Transcribed page contents
BEGIN

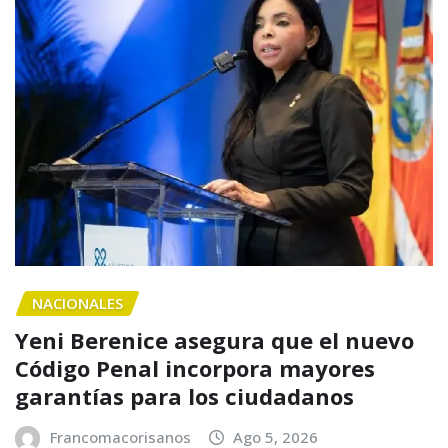
NACIONALES
Yeni Berenice asegura que el nuevo
Código Penal incorpora mayores
garantías para los ciudadanos
Francomacorisanos
Ago 5, 2026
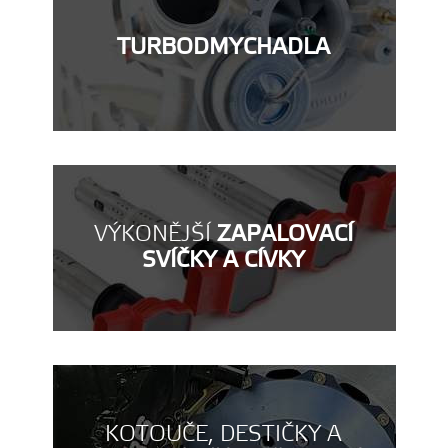
TURBODMYCHADLA
VÝKONĚJŠÍ
ZAPALOVACÍ
SVÍČKY A CÍVKY
KOTOUČE, DESTIČKY A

END

Set down only the lines from the one with "Francomacorisanos" through the end of the entries, exactly as they appear, leaving out each picture.

__OUTPUT OF THE TASK__.
Francomacorisanos
Ago 5, 2026
TURBODMYCHADLA
VÝKONĚJŠÍ
ZAPALOVACÍ
SVÍČKY A CÍVKY
KOTOUČE, DESTIČKY A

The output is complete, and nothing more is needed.